В результате, пожив и повидав тела, я решил нарушить эту молчаливую жизнь тел, в первую очередь жизнь своего тела, на других я не мог повлиять, и обратился к писательскому творчеству уже всерьез, поскольку во мне уже жил Голос Отелло, звенел и наполнял меня, и я, пока еще полый, пустой, безоглядно ему отдавался.

 

ДЕЛО ОТЕЛЛО

 

Я уже не раз говорил, что на волне ностальгии по Москве, по студенческим временам, я потихоньку начал писать – дневниковые записи, заметки, очерки, стихи. И как только я стал этим открыто заниматься, уже не скрывая, даже свои опыты комментируя, все мои приятели, коллеги, собутыльники, одноклассники, начали от меня, как от прокаженного, разбегаться, и на этом печальном явлении я еще остановлюсь в следующей главе. А сейчас собственно о процессе, который меня объял, охватил и понес бурной рекой, пребывая в котором, я ставил себе все более сложные литературные задачи, желая максимально полно охватить тот мир, в котором я жил и мир, которым я жил. И вот в 1987-м году я написал свой первый полноценный рассказ под названием «Правила игры». О чем он?

Я рассказал в нем об обстоятельствах своего появления на свет, о том, что моя мать, советская кореянка, встретила моего отца, гражданина Северной Кореи, во время учебы в Ленинграде, вышла за него замуж, после чего он увез ее к себе домой, в Пхеньян. Но когда умер Сталин, и случился знаменитый 20-й съезд, на котором Хрущев осудил культ личности Сталина, политические отношения между СССР и КНДР настолько осложнились, что начались гонения на советских граждан, и мать, вместе со многими, вынуждена была покинуть Корею. Отец естественно остался, как истинный патриот своей страны, но все время вплоть до смерти ждал нашего возвращения. Эта драма, раскол, стали главной причиной как моего сочинительства, так и данного рассказа.

Мы возвращаемся в Алма-Ату к бабушке, и основное действие рассказа происходит во дворе дома, в котором мы жили. Я расту, а двор, как любое замкнутое общество, живет по своим законам. И в этом обществе есть канава… что?… канава, по которой мы, младшие, слабые, ущербные, подчиненные, должны ползти, согласно каким-то нечестным правилам, а старшие, наглые, сильные, нами командуют, и соответственно чувствуют себя прекрасно. При этом я, точнее мой герой, время от времени впадает, скажем так, в Потустороннее, или видит призраков, а именно отца, по которому сильно тоскует, ведь именно он, отец, мог бы сыну помочь, посоветовать, как вести себя в этих подлых играх. Однажды, когда герой в очередной «игре» ползет по грязной канаве, стоит страшная жара, соленый пот льется по лицу, он вдруг видит отца, пришедшего посмотреть на сына вместе со своими друзьями. Получается, не вовремя. И это твой сын? – разочарованно спрашивает друг отца, и тот опускает голову. Папа! Папа! Я же просто играю! – кричит герой, выскакивая из канавы, кричит вслед исчезающим призракам, и слезы льются по его лицу.

- - -

## Проверьте понимание
A) Перепишите фрагмент текста для изучения, начиная со слов «В результате, пожив» и заканчивая словами «безоглядно ему отдавался.», заменив «Голос Отелло» на «Голос Гамлета».
B) Продолжите текст для изучения, начав сразу после его последнего предложения.

- - -

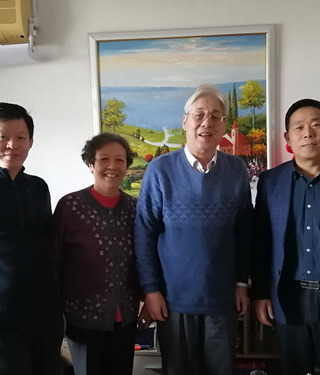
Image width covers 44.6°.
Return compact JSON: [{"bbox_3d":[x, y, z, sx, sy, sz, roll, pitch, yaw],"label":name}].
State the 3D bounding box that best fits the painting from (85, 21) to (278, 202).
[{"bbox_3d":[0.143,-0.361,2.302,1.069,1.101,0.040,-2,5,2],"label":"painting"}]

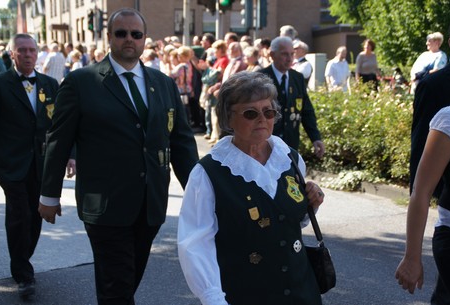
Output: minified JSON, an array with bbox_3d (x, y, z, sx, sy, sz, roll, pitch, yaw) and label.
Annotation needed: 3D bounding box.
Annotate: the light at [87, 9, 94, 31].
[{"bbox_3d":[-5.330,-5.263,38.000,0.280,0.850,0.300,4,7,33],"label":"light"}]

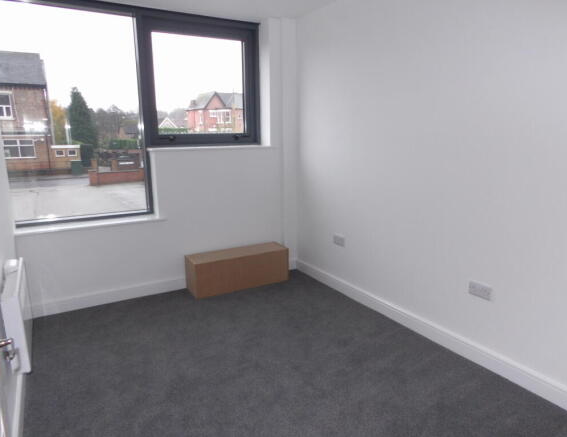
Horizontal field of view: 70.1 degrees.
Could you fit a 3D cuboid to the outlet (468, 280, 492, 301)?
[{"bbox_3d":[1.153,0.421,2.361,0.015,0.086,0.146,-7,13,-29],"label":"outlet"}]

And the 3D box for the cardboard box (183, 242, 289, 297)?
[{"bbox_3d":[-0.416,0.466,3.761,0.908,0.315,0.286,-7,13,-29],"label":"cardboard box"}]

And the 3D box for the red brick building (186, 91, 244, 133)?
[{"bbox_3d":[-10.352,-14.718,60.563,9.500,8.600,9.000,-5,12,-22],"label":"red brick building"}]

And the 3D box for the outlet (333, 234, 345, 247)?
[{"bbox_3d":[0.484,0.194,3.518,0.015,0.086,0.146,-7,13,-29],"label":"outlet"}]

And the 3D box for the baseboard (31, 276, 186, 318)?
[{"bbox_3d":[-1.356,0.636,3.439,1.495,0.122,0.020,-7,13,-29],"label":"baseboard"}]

- - -

## Список ответов
A)
В результате, пожив и повидав тела, я решил нарушить эту молчаливую жизнь тел, в первую очередь жизнь своего тела, на других я не мог повлиять, и обратился к писательскому творчеству уже всерьез, поскольку во мне уже жил Голос Гамлета, звенел и наполнял меня, и я, пока еще полый, пустой, безоглядно ему отдавался.

B)
Таким образом, в рассказе принципиально ставится вопрос. Неразрешимый, казалось бы, вопрос. Как жить в таком мире, обществе, где тебя всегда будут преследовать канавы? Из века в век. Что в прошлом советском веке, что в нынешнем, постсоветском. В которых народ, простые добрые люди, как ползали, так и ползают по этим узким грязным пространствам. Так справедливы ли правила такой игры? И если нет, если ты не приемлешь такой мир, то в каком мире тогда жить? Все эти проклятые вопросы, поставленные в первом рассказе, как и последующие, нарождавшиеся, я и собирался разрешить в своих писательских исследованиях, следуя голосу своего Отелло, и это дело, Дело Отелло, становилось главным в моей жизни.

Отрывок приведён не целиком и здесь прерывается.